“Hataylılar misafiri gezdirmeyi, Gaziantepliler misafire yedirmeyi sever”.
Tam bir yıl önce Gaziantep’e gitmek için hazırlanırken hocam Prof. Dr. Nihat Keklik’ in ölüm haberini almış, gidişimi ertelemiştim. Gaziantep Büyükşehir Belediye Başkanı Sayın Fatma Şahin’e özür mesajı yazdım; özür mesajına mukabelesi, “Başınız sağ olsun bu defa olmadı ama sizi muhakkak Gaziantep’imize bekliyoruz” şeklinde oldu.
Söz verdim, sözümde dururum. Ama sözümü yerine getirmem bazen birkaç yılı alabiliyor.

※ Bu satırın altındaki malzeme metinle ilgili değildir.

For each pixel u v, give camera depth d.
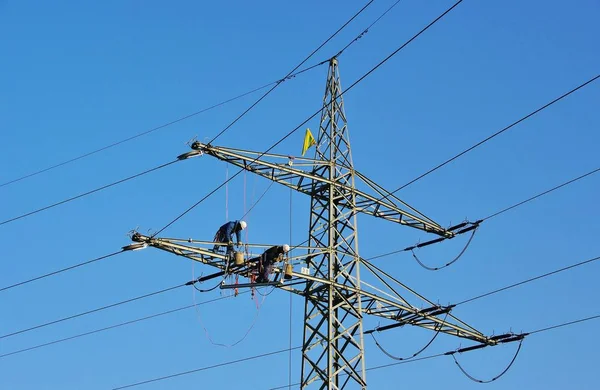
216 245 38.12
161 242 37.16
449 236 44.78
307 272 39.50
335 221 40.84
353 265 40.34
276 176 40.47
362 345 38.97
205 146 37.94
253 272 38.44
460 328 42.53
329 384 37.72
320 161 41.38
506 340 42.75
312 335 38.91
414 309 41.44
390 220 43.59
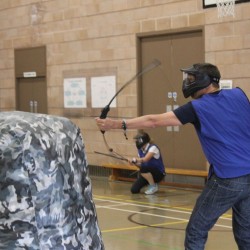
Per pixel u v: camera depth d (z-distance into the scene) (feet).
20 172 4.41
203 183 33.01
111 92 38.75
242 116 12.11
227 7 31.63
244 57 31.07
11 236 4.32
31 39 45.03
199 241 12.49
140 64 36.96
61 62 42.57
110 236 20.62
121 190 33.71
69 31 41.70
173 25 34.63
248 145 12.02
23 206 4.37
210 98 12.19
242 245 12.76
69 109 42.09
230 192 11.90
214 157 11.98
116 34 38.27
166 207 27.25
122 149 38.04
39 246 4.39
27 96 46.16
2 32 47.73
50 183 4.55
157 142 35.88
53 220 4.53
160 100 36.01
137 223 23.21
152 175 31.73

Bu defa bir yıl sonra yine bir mart ayında sözümü yerine getirme imkânı buldum.
Gaziantep’e ilk defa geliyorum. Ama Gaziantep bilincine dair Kahramanmaraş ve Şanlıurfa üzerinden epey hikâyeye sahibim.
2000’li yılların başında Şanlı Urfa’dan dönerken yol kenarındaki ağaçları sormuş, fıstık ağacı cevabını alınca, “Aa… Antep fıstığı bu, öyle mi” demiştim heyecanla. Bizi havalimanına götüren şoför kırgınlığını oldukça yüksek frekanstan dile getirerek HAYIR Urfa fıstığı demişti.
Fıstık meselesi benim her yerde karşıma çıkıyor. On gün önce Manisa’da da bir esnaf “Antepliler bizim fıstığımızı gelip alıyor sonra da Antep fıstığı diye satıyorlar demişti.